Some neurons puts the brakes on learning

by Tanja Jensen

Our memories are stored in the connections between neurons, and while our brain has mechanism to store memories it also has mechanisms to forget. Or stop learning all together. Now, one of the learning mechanisms has been unraveled at a cellular level.

IMG_6806A research team at Lund University in Sweden studied something called associative learning, by recording activity in ferrets´s Purkinje cells. Purkinje cells are neurons that cause movements, such as blinking. The ferrets learned to associate a specific tone or light beam with a puff of air to the eye, which then blinks. After repeating the procedure of presenting a tone or light beam together with an air puff, the ferrets soon started to blink already when they heard the tone or saw the light – even when no air was puffed at the eye.

Purkinje cells release the brakes on the active cerebellar nuclei, an output structure in the brain. However, while the signal from the cerebellar nuclei tell the eye to blink in response to a tone or beam of light, their activity also leads to putting the brakes on a different structure altogether, called the inferior olive. This structure leads to blinking in response to the air puff – a reflex – and all the events of activities suggest a loop controlling learning.

This learning is the same type of learning described by Pavlov, when he experimented on his dogs´ drooling. Pavlov rang a bell and then fed the dogs. Soon the dogs started drooling, expecting food, as soon as Pavlov rang the bell. While Pavlov observed the associative learning, many researchers have since tried to tease apart the underlying cellular mechanisms, which the Lund University researchers now have done.

Learning gets worse with two cues presented together

They describe how Purkinje cells learn and forget. Their recordings of the cells´ activity connect them to associative learning. When the team presented the tone and the light together, and at the same time as the air puff, the ferret´s learning to associate the cues with the air puff did not improve. It got worse.

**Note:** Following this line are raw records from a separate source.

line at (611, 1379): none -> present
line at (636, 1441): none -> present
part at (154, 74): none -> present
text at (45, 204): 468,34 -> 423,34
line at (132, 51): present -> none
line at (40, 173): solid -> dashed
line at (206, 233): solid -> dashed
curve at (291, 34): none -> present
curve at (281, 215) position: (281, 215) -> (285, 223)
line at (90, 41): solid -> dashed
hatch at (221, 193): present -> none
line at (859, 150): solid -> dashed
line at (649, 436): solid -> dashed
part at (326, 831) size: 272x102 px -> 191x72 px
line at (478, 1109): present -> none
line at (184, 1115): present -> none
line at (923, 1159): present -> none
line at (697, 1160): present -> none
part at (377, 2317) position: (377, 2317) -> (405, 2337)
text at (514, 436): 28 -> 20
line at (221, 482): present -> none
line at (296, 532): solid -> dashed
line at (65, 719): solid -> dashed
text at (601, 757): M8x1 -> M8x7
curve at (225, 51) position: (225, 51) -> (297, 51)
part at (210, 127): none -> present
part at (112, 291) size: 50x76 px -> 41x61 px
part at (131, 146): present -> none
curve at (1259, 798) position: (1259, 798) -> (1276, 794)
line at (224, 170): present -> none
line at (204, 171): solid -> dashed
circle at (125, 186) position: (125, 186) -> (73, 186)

The research team believes the neurons puts the brakes on further learning to save energy, as maintenance of association pathways consumes energy. And the brakes can become very powerful. That results in forgetting.

While the cellular mechanisms of neurons acting as brakes are described for animals in this study, it is not unlikely that the same cognitive process is at play in humans. As such, the finding may contribute to more efficient learning tools.